Could you quote the data below word for word, starting with the line that contains "Official record, length in mm: enter what the pictured ruler" and going on through the end of the data?

Measuring instrument readout data:
- Opening Delimiter -
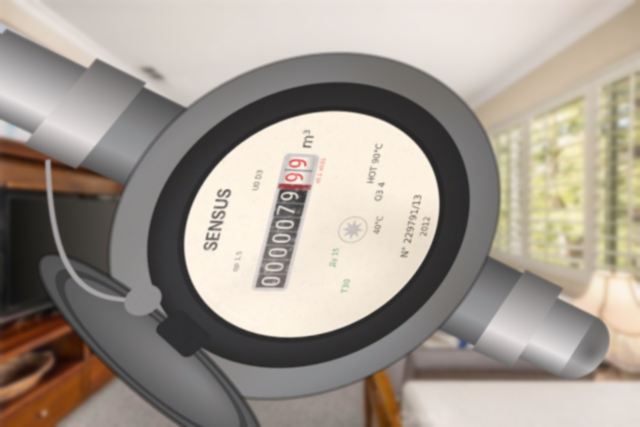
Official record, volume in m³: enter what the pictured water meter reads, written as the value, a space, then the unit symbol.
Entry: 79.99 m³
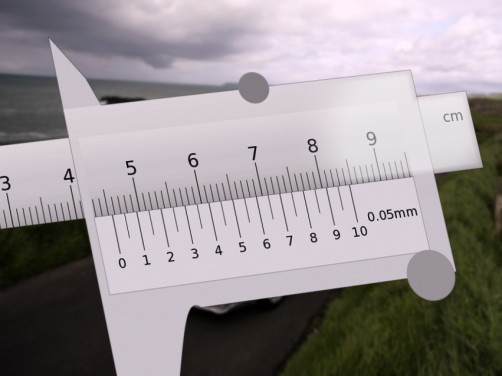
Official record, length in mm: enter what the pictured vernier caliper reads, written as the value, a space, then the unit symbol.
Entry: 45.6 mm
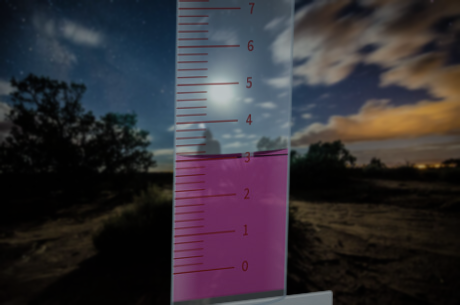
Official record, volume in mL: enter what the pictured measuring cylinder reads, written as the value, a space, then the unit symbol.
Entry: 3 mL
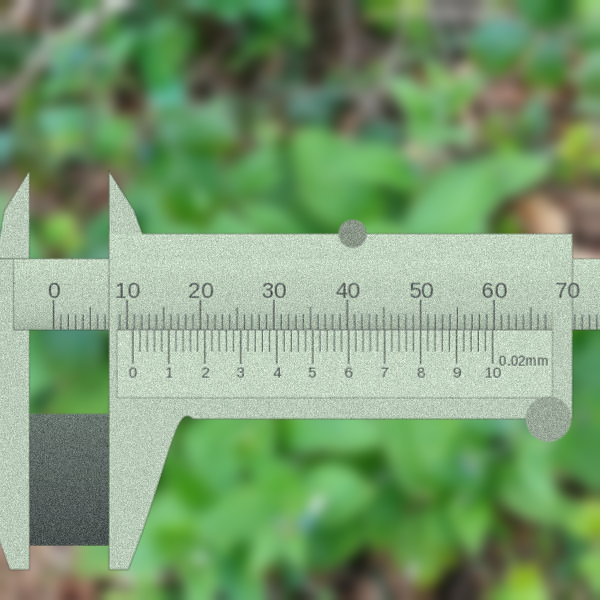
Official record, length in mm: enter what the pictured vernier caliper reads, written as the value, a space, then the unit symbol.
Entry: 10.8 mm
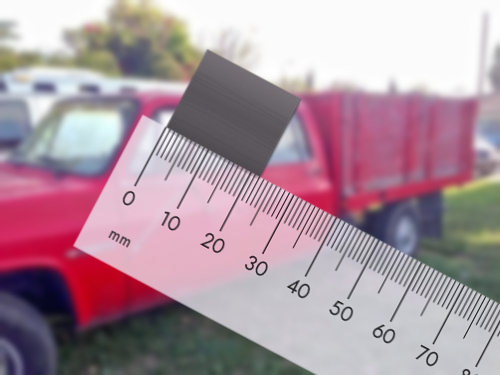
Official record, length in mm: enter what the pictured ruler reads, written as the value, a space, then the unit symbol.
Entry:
- Closing Delimiter -
- _ANSWER TO THIS PROBLEM_
Official record, length in mm: enter what the pictured ruler reads, written as the value, a space, then the unit symbol.
Entry:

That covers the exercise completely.